(Web interface edit records)
════

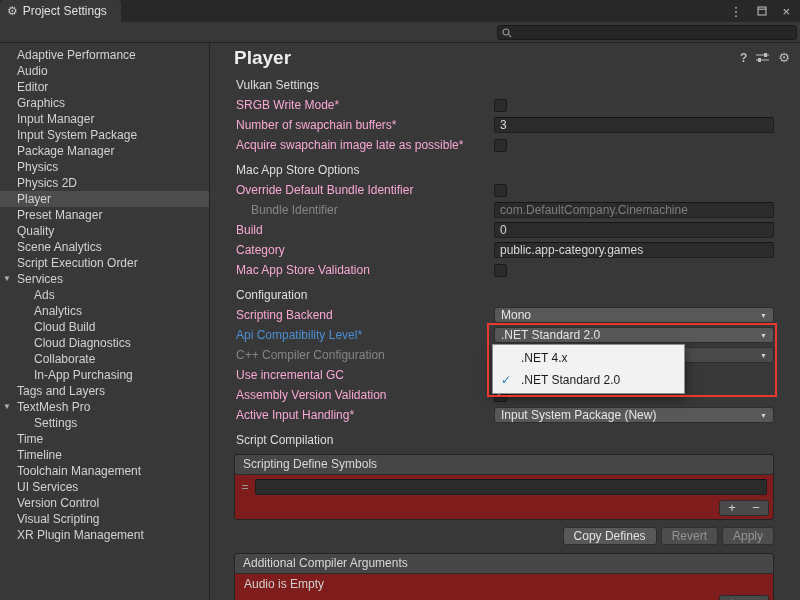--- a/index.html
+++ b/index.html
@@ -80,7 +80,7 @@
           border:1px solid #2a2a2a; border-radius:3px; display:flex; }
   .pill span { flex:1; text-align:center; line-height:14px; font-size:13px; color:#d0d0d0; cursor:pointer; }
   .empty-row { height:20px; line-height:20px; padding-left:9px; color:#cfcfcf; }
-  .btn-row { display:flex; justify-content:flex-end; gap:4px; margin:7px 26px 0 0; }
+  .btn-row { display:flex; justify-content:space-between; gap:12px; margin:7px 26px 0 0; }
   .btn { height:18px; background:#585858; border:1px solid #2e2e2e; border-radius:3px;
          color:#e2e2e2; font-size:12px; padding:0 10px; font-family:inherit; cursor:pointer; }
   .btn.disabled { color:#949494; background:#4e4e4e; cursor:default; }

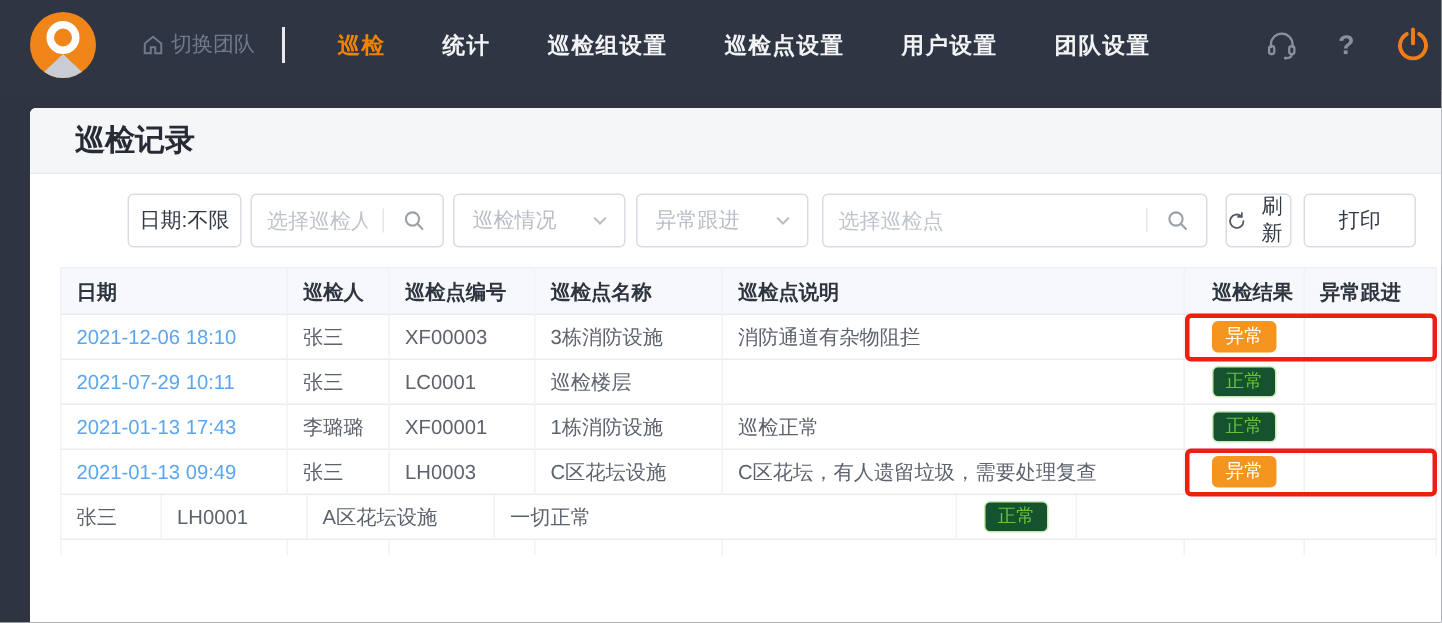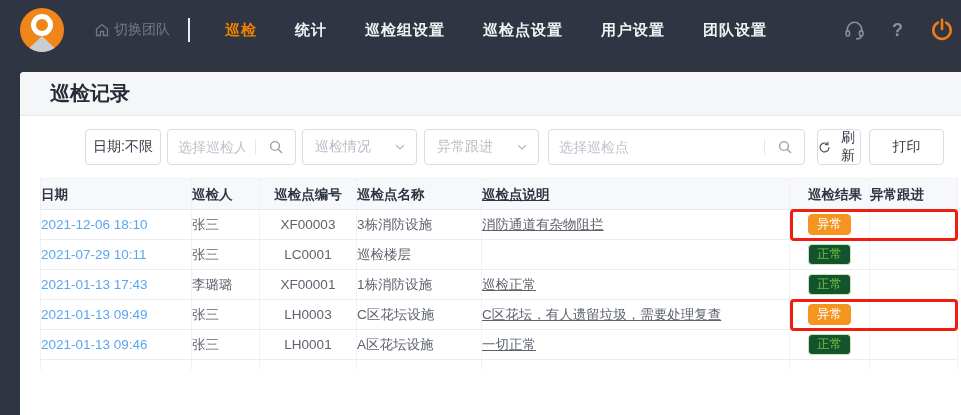--- a/index.html
+++ b/index.html
@@ -116,7 +116,7 @@
   .t-row { display:flex; position:relative; height:30px; line-height:29px; }
   .t-row .cell {
     border-right:1px solid #f0f2f5; border-bottom:1px solid #e9ecf0;
-    white-space:nowrap; overflow:hidden; color:#5d636d;
+    padding-left:10px; white-space:nowrap; overflow:hidden; color:#5d636d;
   }
   .t-row .cell:first-child { border-left:1px solid #f0f2f5; }
   .t-head { height:32px; line-height:31px; font-weight:700; }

════

(To do) Check every line of the entries for the string "font". Give only the number of lines that hold it.

(Response for this exercise) 3